**Assignment**
Express the following lines as a numbered list, omitting any blank lines. Leave the pictures out of your answer.

(Items taken from a dataset)

=== Begin Enclosure ===

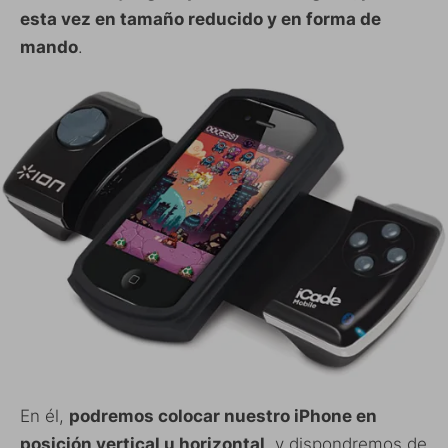
esta vez en tamaño reducido y en forma de
mando
.
En él,
podremos colocar nuestro iPhone en
posición vertical u horizontal
, y dispondremos de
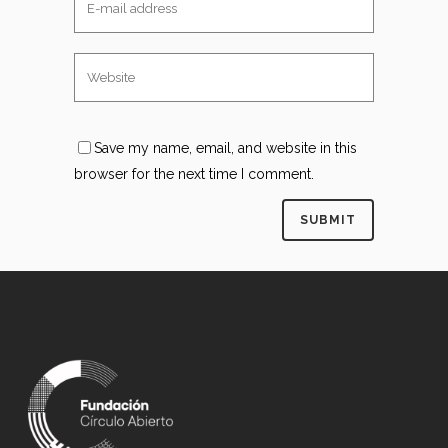
Save my name, email, and website in this
browser for the next time I comment.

=== End Enclosure ===

**Exercise answer**
1. esta vez en tamaño reducido y en forma de
2. mando
3. .
4. En él,
5. podremos colocar nuestro iPhone en
6. posición vertical u horizontal
7. , y dispondremos de
8. Save my name, email, and website in this
9. browser for the next time I comment.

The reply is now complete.